The culture war within as the cause of the real war without

My Scottish friend Gregor William Stewart, who has the uncanny ability to maintain an outside perspective on America while residing within, sent me a column today from the LA times that got me thinking. Rodriguez writes:

"...the wounds of Vietnam and the 1960s have still not healed. As a result, the 1960s generation has come to power remarkably split, and this division has paralyzed American politics." He continues: "While it is amusing to caricaturize all boomers as pot-smoking, free-loving veterans of Woodstock, one only needs to glance at Supreme Court nominee Samuel A. Alito Jr.'s 1971 Princeton yearbook photo to recall that there were plenty of clean-cut young people who preferred to lead traditional lives."

In some ways it reminds me of the old Doonesbury cartoons, where B.D. the football quarterback would fight with Zonker, the hippie.
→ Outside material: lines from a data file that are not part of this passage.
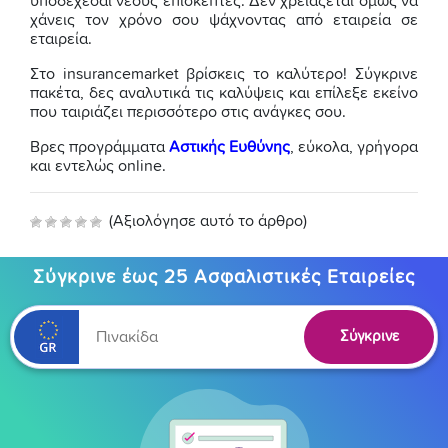
υποδέχεσαι νέους επισκέπτες. Δεν χρειάζεται όμως να
χάνεις τον χρόνο σου ψάχνοντας από εταιρεία σε
εταιρεία.
Στο insurancemarket βρίσκεις το καλύτερο! Σύγκρινε
πακέτα, δες αναλυτικά τις καλύψεις και επίλεξε εκείνο
που ταιριάζει περισσότερο στις ανάγκες σου.
Βρες προγράμματα
Αστικής Ευθύνης
, εύκολα, γρήγορα
και εντελώς online.
(Αξιολόγησε αυτό το άρθρο)
Σύγκρινε έως 25 Ασφαλιστικές Εταιρείες
Σύγκρινε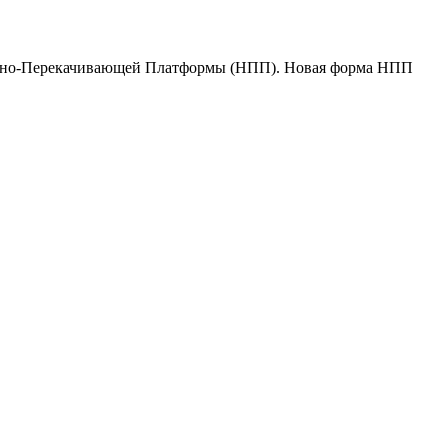
сосно-Перекачивающей Платформы (НПП). Новая форма НПП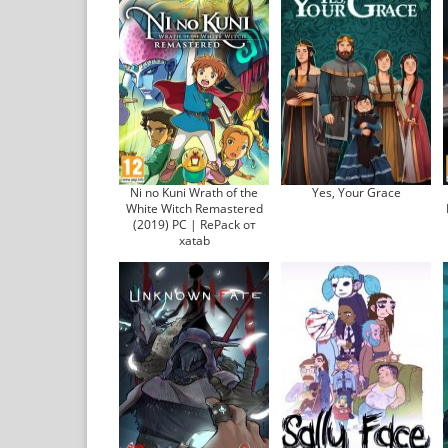
Ni no Kuni Wrath of the
Yes, Your Grace
White Witch Remastered
(2019) PC | RePack от
xatab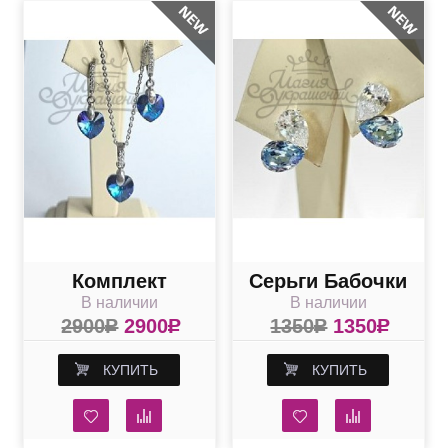
Комплект
Серьги Бабочки
В наличии
В наличии
Сердечки с
с голубыми и
2900
R
2900
R
1350
R
1350
R
кристаллами
прозрачными
Swarovski
кристаллами
КУПИТЬ
КУПИТЬ
Heliotrop
Swarovski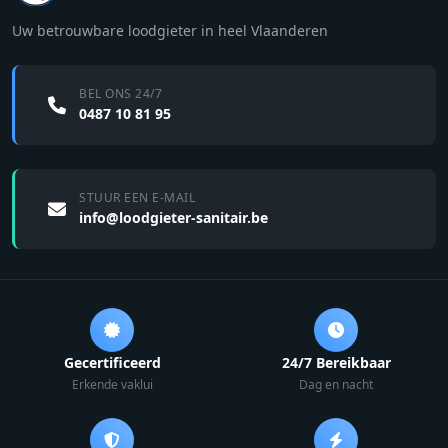
Uw betrouwbare loodgieter in heel Vlaanderen
BEL ONS 24/7
0487 10 81 95
STUUR EEN E-MAIL
info@loodgieter-sanitair.be
Gecertificeerd
24/7 Bereikbaar
Erkende vaklui
Dag en nacht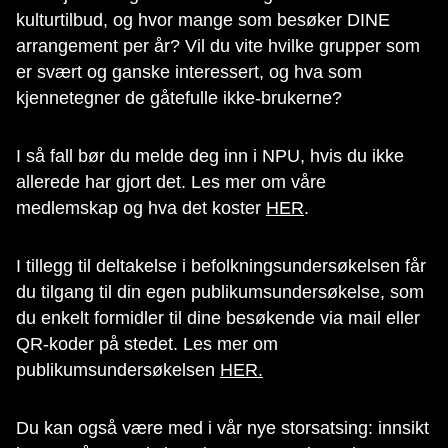
kulturtilbud, og hvor mange som besøker DINE
arrangement per år? Vil du vite hvilke grupper som
er svært og ganske interessert, og hva som
kjennetegner de gåtefulle ikke-brukerne?
I så fall bør du melde deg inn i NPU, hvis du ikke
allerede har gjort det. Les mer om våre
medlemskap og hva det koster
HER
.
I tillegg til deltakelse i befolkningsundersøkelsen får
du tilgang til din egen publikumsundersøkelse, som
du enkelt formidler til dine besøkende via mail eller
QR-koder på stedet. Les mer om
publikumsundersøkelsen
HER.
Du kan også være med i vår nye storsatsing: innsikt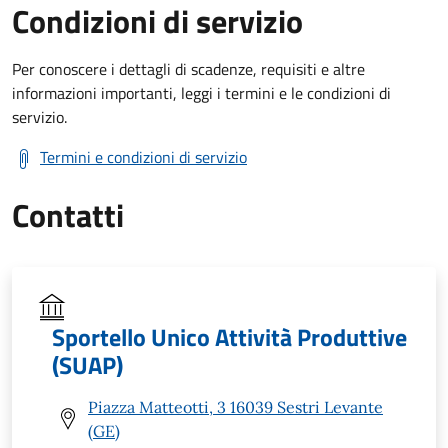
Condizioni di servizio
Per conoscere i dettagli di scadenze, requisiti e altre
informazioni importanti, leggi i termini e le condizioni di
servizio.
Termini e condizioni di servizio
Contatti
Sportello Unico Attività Produttive
(SUAP)
Piazza Matteotti, 3 16039 Sestri Levante
(GE)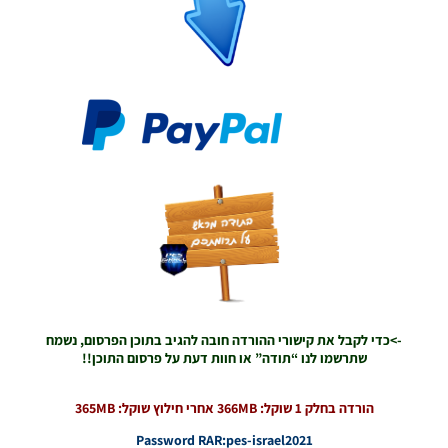
עונה
2024/25
(ארסנל,
באיירן מינכן,
צ’לסי,
בורוסיה
דורטמונד,
פיורנטינה,
יובנטוס,
ליברפול,
מילאן, ריאל
מדריד,
רומא) –
Press
Rooms
Season
2024/25
(Arsenal,
Bayern
->כדי לקבל את קישורי ההורדה חובה להגיב בתוכן הפרסום, נשמח
Munich,
שתרשמו לנו “תודה” או חוות דעת על פרסום התוכן!!
Chelsea,
Borussia
Dortmund,
הורדה בחלק 1 שוקל: 366MB אחרי חילוץ שוקל: 365MB
Fiorentina,
Juventus,
Password RAR:pes-israel2021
Are the Democratic and Republican parties reprising that old stereotypical conflict?
Quite possibly. And one core component of that old conflict is differing attitudes about war, and (on a more basic level) about human nature itself.
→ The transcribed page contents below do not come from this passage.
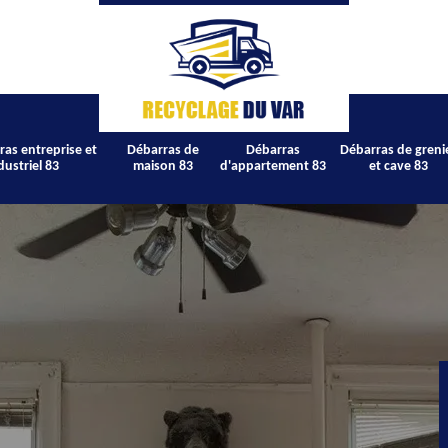
ras entreprise et
Débarras de
Débarras
Débarras de greni
dustriel 83
maison 83
d'appartement 83
et cave 83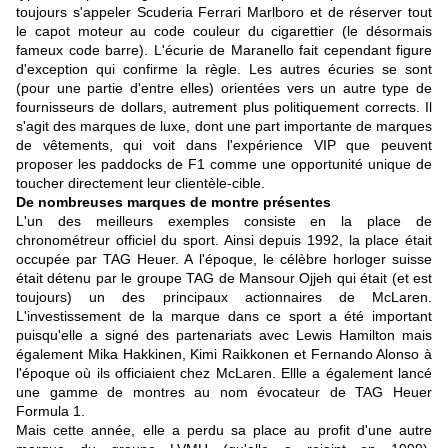
toujours s'appeler Scuderia Ferrari Marlboro et de réserver tout
le capot moteur au code couleur du cigarettier (le désormais
fameux code barre). L'écurie de Maranello fait cependant figure
d'exception qui confirme la règle. Les autres écuries se sont
(pour une partie d'entre elles) orientées vers un autre type de
fournisseurs de dollars, autrement plus politiquement corrects. Il
s'agit des marques de luxe, dont une part importante de marques
de vêtements, qui voit dans l'expérience VIP que peuvent
proposer les paddocks de F1 comme une opportunité unique de
toucher directement leur clientèle-cible.
De nombreuses marques de montre présentes
L'un des meilleurs exemples consiste en la place de
chronométreur officiel du sport. Ainsi depuis 1992, la place était
occupée par TAG Heuer. A l'époque, le célèbre horloger suisse
était détenu par le groupe TAG de Mansour Ojjeh qui était (et est
toujours)
un des principaux actionnaires de McLaren
.
L'investissement de la marque dans ce sport a été important
puisqu'elle a signé des partenariats avec Lewis Hamilton mais
également Mika Hakkinen, Kimi Raikkonen et Fernando Alonso à
l'époque où ils officiaient chez McLaren. Ellle a également lancé
une gamme de montres au nom évocateur de TAG Heuer
Formula 1.
Mais cette année, elle a perdu sa place au profit d'une autre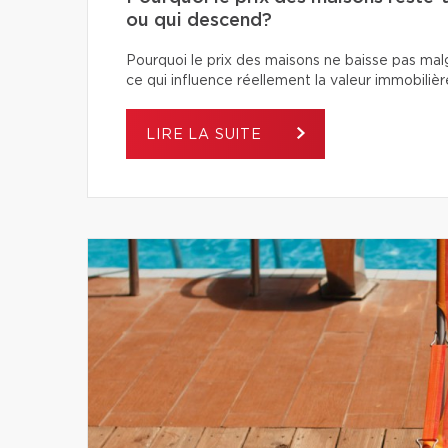
ou qui descend?
Pourquoi le prix des maisons ne baisse pas ma
ce qui influence réellement la valeur immobilièr
LIRE LA SUITE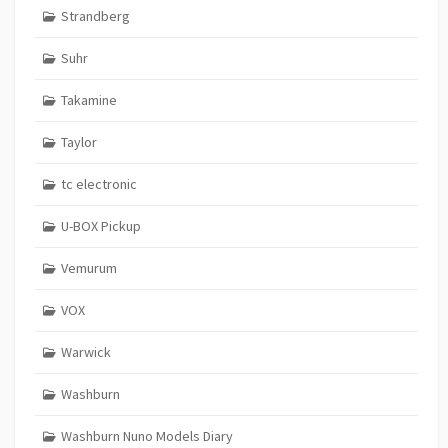
Strandberg
Suhr
Takamine
Taylor
tc electronic
U-BOX Pickup
Vemurum
VOX
Warwick
Washburn
Washburn Nuno Models Diary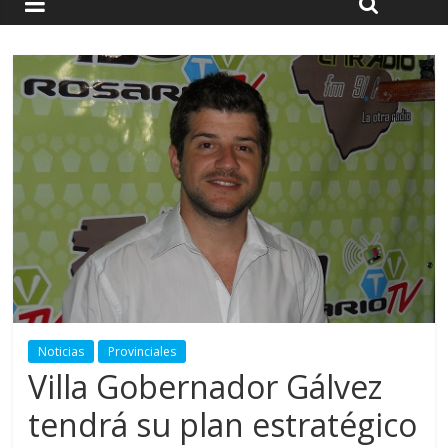
Noticias
Provinciales
Villa Gobernador Gálvez
tendrá su plan estratégico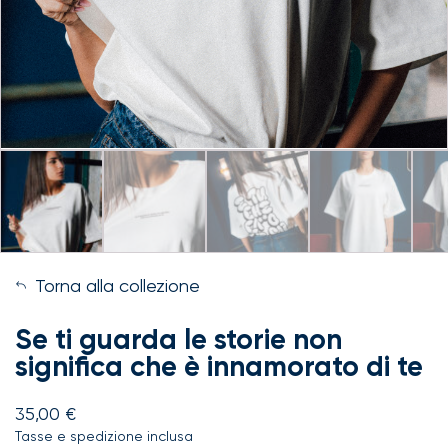
Torna alla collezione
Se ti guarda le storie non
significa che è innamorato di te
35,00
€
Tasse e spedizione inclusa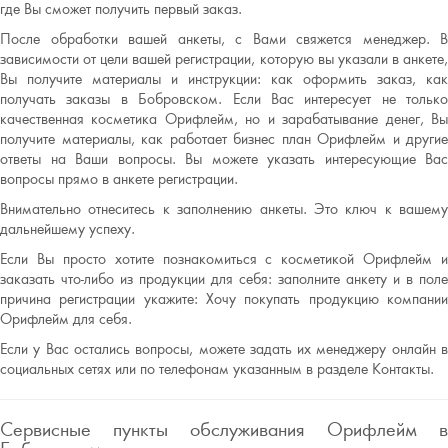
где Вы сможет получить первый заказ.
После обработки вашей анкеты, с Вами свяжется менеджер. В
зависимости от цели вашей регистрации, которую вы указали в анкете,
Вы получите материалы и инструкции: как оформить заказ, как
получать заказы в Бобровском. Если Вас интересует не только
качественная косметика Орифлейм, но и зарабатывание денег, Вы
получите материалы, как работает бизнес план Орифлейм и другие
ответы на Ваши вопросы. Вы можете указать интересующие Вас
вопросы прямо в анкете регистрации.
Внимательно отнеситесь к заполнению анкеты. Это ключ к вашему
дальнейшему успеху.
Если Вы просто хотите познакомиться с косметикой Орифлейм и
заказать что-либо из продукции для себя: заполните анкету и в поле
причина регистрации укажите: Хочу покупать продукцию компании
Орифлейм для себя.
Если у Вас остались вопросы, можете задать их менеджеру онлайн в
социальных сетях или по телефонам указанным в разделе Контакты.
Сервисные пункты обслуживания Орифлейм в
In The Meaning of Sports, Michael Mandelbaum notes that the fading of football as the pre-eminent American sport coincided with changing attitudes about war in America. The WW II generation "...presided over the onset of football's golden age, {and}encountered heated criticism from the next generation."

He goes on to say "...there took root during the second half of the twentieth century, in the United States and other western societies, an aversion to warin general, a belief that the age old practice of warfare was both barbarous and unnecessary... Far fewer members of the Vietnam generation actually served in the armed forces than had been the case with the World War II generation," (p. 196).
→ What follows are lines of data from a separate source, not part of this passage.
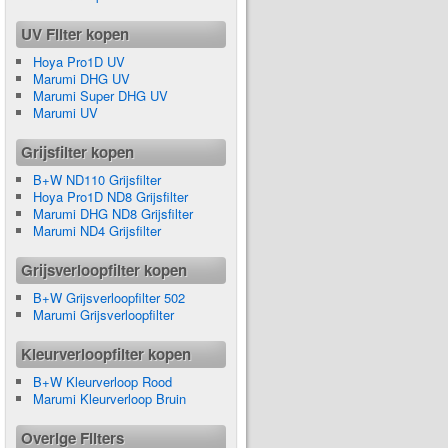
UV Filter kopen
Hoya Pro1D UV
Marumi DHG UV
Marumi Super DHG UV
Marumi UV
Grijsfilter kopen
B+W ND110 Grijsfilter
Hoya Pro1D ND8 Grijsfilter
Marumi DHG ND8 Grijsfilter
Marumi ND4 Grijsfilter
Grijsverloopfilter kopen
B+W Grijsverloopfilter 502
Marumi Grijsverloopfilter
Kleurverloopfilter kopen
B+W Kleurverloop Rood
Marumi Kleurverloop Bruin
Overige Filters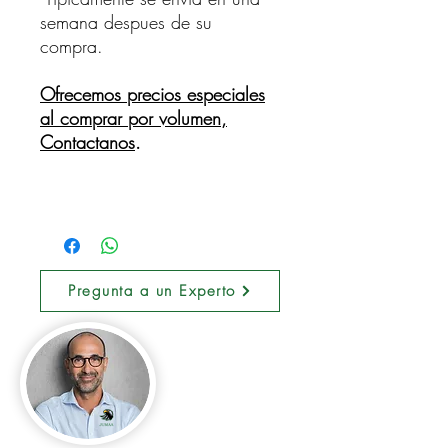
semana despues de su
compra.
Ofrecemos precios especiales
al comprar por volumen,
Contactanos
.
Pregunta a un Experto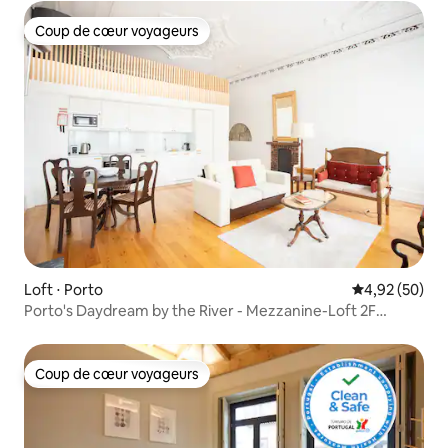
Coup de cœur voyageurs
Coup de cœur voyageurs
Loft ⋅ Porto
Évaluation mo
4,92 (50)
Porto's Daydream by the River - Mezzanine-Loft 2F
(Porto's Daydream au bord de la rivière - Mezzanine-Loft
2F)
Coup de cœur voyageurs
Coup de cœur voyageurs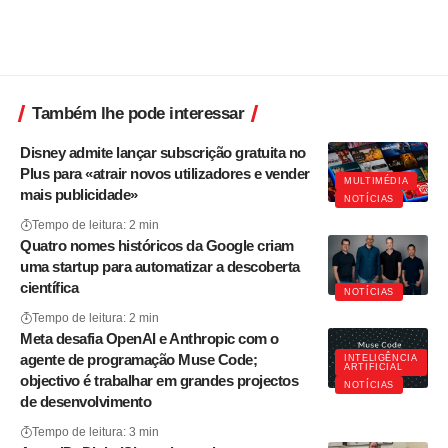
Também lhe pode interessar
Disney admite lançar subscrição gratuita no
Plus para «atrair novos utilizadores e vender
MULTIMÉDIA
mais publicidade»
NOTÍCIAS
Tempo de leitura: 2 min
Quatro nomes históricos da Google criam
uma startup para automatizar a descoberta
científica
NOTÍCIAS
Tempo de leitura: 2 min
Meta desafia OpenAI e Anthropic com o
agente de programação Muse Code;
INTELIGÊNCIA
ARTIFICIAL
objectivo é trabalhar em grandes projectos
NOTÍCIAS
de desenvolvimento
Tempo de leitura: 3 min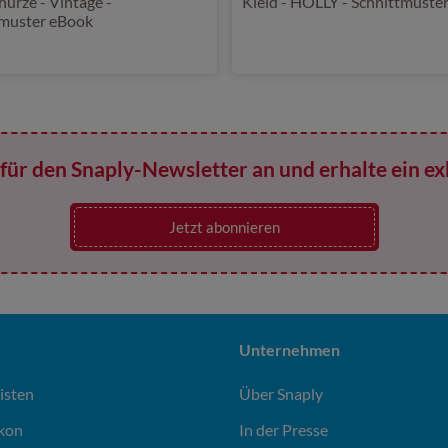
ürze - Vintage -
Kleid - HOLLY - Schnittmuste
tmuster eBook
für den Snaply-Newsletter an und erhalte ein ex
Jetzt abonnieren
Unternehmen
isten
Über Snaply
ikon
In der Presse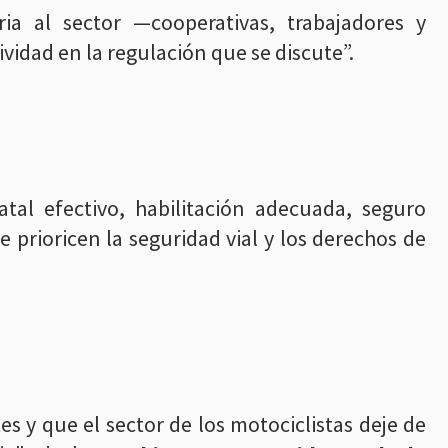
ia al sector —cooperativas, trabajadores y
vidad en la regulación que se discute”.
atal efectivo, habilitación adecuada, seguro
e prioricen la seguridad vial y los derechos de
s y que el sector de los motociclistas deje de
The next paragraph was the one that most captured my interest:

"The decline in the status of war in American society was accompanied by a devaluation of the norms and the practices that war cultivates and that football fosters as well: discipline, self-sacrifice, the acceptance of heirarchy as a principle of organization, and respect for authority. Their antitheses - spontaneity, self-indulgence, an insistence on equality, and the questioning of authority - became more widespread in American society." (p. 196). (You can tell that Mandelbaum, though he was writing about sports, is really an international relations expert at heart.)

It seems to me that this current social debate cuts to the heart of this social conflict. Those currently in power seem to long for a return to the prior era, where "discipline, self-sacrifice, the acceptance of heirarchy as a principle of organization, and respect for authority" reigned supreme. War, in a sense, becomes a character building exercise, a way to forge a stronger national culture through the fires of adversity. In a sense, this is true conservatism, because it harkens back to a prior era of Republicanism that was pure, clear, and idealistic. To wit, Theodore Roosevelt's Speech at the Sorbonne from April 23, 1910:

'It is not the critic who counts; not the man who points out how the strong man stumbles, or where the doer of deeds could have done them better. The credit belongs to the man who is actually in the arena, whose face is marred by dust and sweat and blood; who strives valiantly; who errs, who comes short again and again, because there is no effort without error and shortcoming; but who does actually strive to do the deeds; who knows great enthusiasms, the great devotions; who spends himself in a worthy cause; who at the best knows in the end the triumph of high achievement, and who at the worst, if he fails, at least fails while daring greatly, so that his place shall never be with those cold and timid souls who neither know victory nor defeat. Shame on the man of cultivated taste who permits refinement to develop into fastidiousness that unfits him for doing the rough work of a workaday world. Among the free peoples who govern themselves there is but a small field of usefulness open for the men of cloistered life who shrink from contact with their fellows. Still less room is there for those who deride of slight what is done by those who actually bear the brunt of the day; nor yet for those others who always profess that they would like to take action, if only the conditions of life were not exactly what they actually are. The man who does nothing cuts the same sordid figure in the pages of history, whether he be a cynic, or fop, or voluptuary. There is little use for the being whose tepid soul knows nothing of great and generous emotion, of the high pride, the stern belief, the lofty enthusiasm, of the men who quell the storm and ride the thunder. Well for these men if they succeed; well also, though not so well, if they fail, given only that they have nobly ventured, and have put forth all their heart and strength. It is war-worn Hotspur, spent with hard fighting, he of the many errors and valiant end, over whose memory we love to linger, not over the memory of the young lord who "but for the vile guns would have been a valiant soldier."'

I am definitely a product of the modern era. "Spontaneity, self-indulgence, an insistence on equality, and the questioning of authority" describes me pretty accurately (well, I hope not the self-indulgence part). Roosevelt's sentiment sounds antiquated and hollow to my ear. But I think a nostalgia for that pure, clear vision lies somewhere behind the crisis we find ourselves in today.